◆ **Work instruction**: Find each line of the entries with the string "Gross", please, and copy it.

◆ **Data in this exercise**:

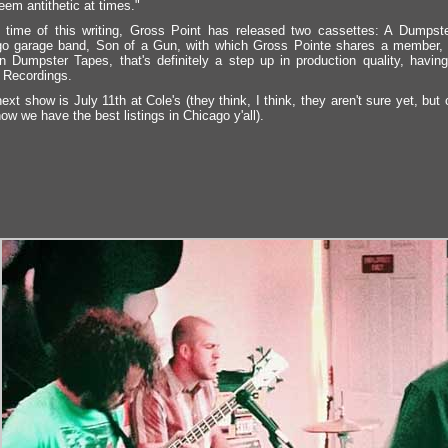
em antithetic at times."
 time of this writing, Gross Point has released two cassettes: A Dumpste
o garage band, Son of a Gun, with which Gross Pointe shares a member, 
n Dumpster Tapes, that's definitely a step up in production quality, havi
 Recordings.
next show is July 11th at Cole's (they think, I think, they aren't sure yet, 
ow we have the best listings in Chicago y'all).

◆ **Result for this task**:
 time of this writing, Gross Point has released two cassettes: A Dumpste
o garage band, Son of a Gun, with which Gross Pointe shares a member, 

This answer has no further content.